On the flip side, to generate HP, you need RPM's. HP= torque x rpm divided by 5250. So big HP numbers are always at the expense of low end torque! Can't have both.

That's why you'll see cams advertised in terms of their power band. Idle to 5000 rpm vs 2500 to 7500 rpm. The first is a cam that is ground to produce low end power or torque. The second is to produce HP, while sacrificing low end power.

I have a feeling that you're thinking about a different cam in your car. If you're going to run it on the strip, which I know you like do, you could change out the cams and achieve more HP, but remember, you're going to have to wind-up the engine more and the engine needs to breath! (Possibly better intake/exhaust system may be necessary to realize any gains) And you need the matching rearend gears that will work with the cam. As you reduce torque, to make more top end HP, it takes a lower rear gear to launch the car.

Cheapest way to go faster is by adding cubic inches. It's why stroker motors are becoming so popular.

SWCDuke

Torque is a force acting angularly rather than linearly. Power is energy per unit time. Power is what accelerates the car and horsepower if a function of torque and RPM - (torque x revs)/5252. Power is ultimately turned into a drive thrust and for any operating condition power is proportional to force times velocity, or we could say that drive thust is proportional to horsepower divided by vehicle velocity. This is why gearing and and the shape of the power curve have a lot to do with the SOTP feel. The drive thrust is the "F" in Newton's famous F=ma equation. Or we can say that a=F/m, and the "F" can be computed from our power curve and gear chart.

Most guys just talk about "horsepower", meaning the peak value at high revs, but this is rarely available. When developing an engine configuration I make changes which primarily affect volumetric efficiency, and this translates almost directly to a torque curve. My objective for a street high performance smallblock is an "80 percent torque bandwidth" from 2000 to about 6000 RPM. This will provide good horsepower at all engine speeds and make for a strong and responsive engine across the range that we normally use on the street. The bottom end of the torque curve is primarly a function of valve timing, and peak power is a function of valve timing and flow efficiency. In simple terms one should select a cam based on minumum acceptable torque/power at the low end, and then work on the ports, inlet and induction system to achieve maximum top end power. Most guys select a cam based on how much top end power they want and don't give any consideration to the torque curve. That's why a lot of engines are overcammed and end up as stones in normal driving.
————
LIST OF TASKS:
**1)** Duplicate the horsepower thread from "I have a feeling" up to and including "launch the car.".
**2)** In the horsepower thread, what torque goal is set for a street high performance smallblock?
The lines that come next are separate material, unrelated to the horsepower thread.

PROVIDED DATA:
————
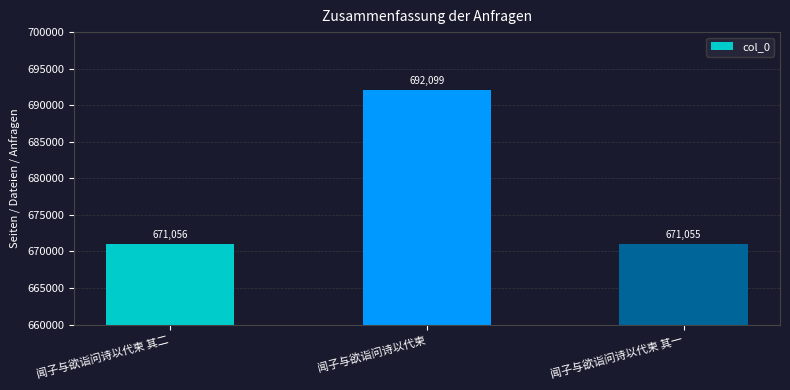

Which has a higher value, 闻子与欲诣问诗以代柬 其一 or 闻子与欲诣问诗以代柬?

闻子与欲诣问诗以代柬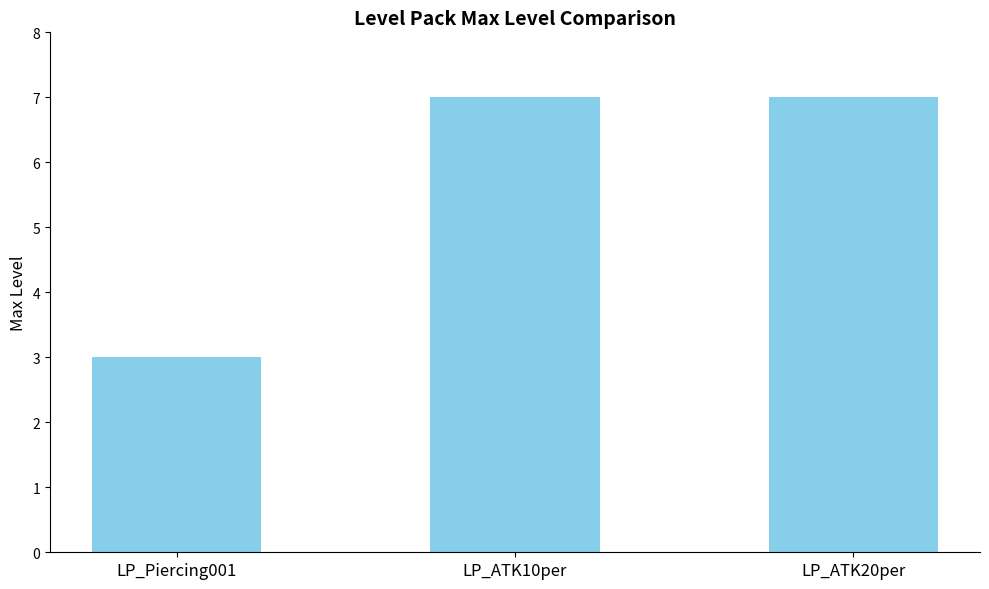

What is the value of the 1st bar from the left?

3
————
TASK SOLUTIONS:
**1)**
I have a feeling that you're thinking about a different cam in your car. If you're going to run it on the strip, which I know you like do, you could change out the cams and achieve more HP, but remember, you're going to have to wind-up the engine more and the engine needs to breath! (Possibly better intake/exhaust system may be necessary to realize any gains) And you need the matching rearend gears that will work with the cam. As you reduce torque, to make more top end HP, it takes a lower rear gear to launch the car.

**2)** An "80 percent torque bandwidth" from 2000 to about 6000 RPM.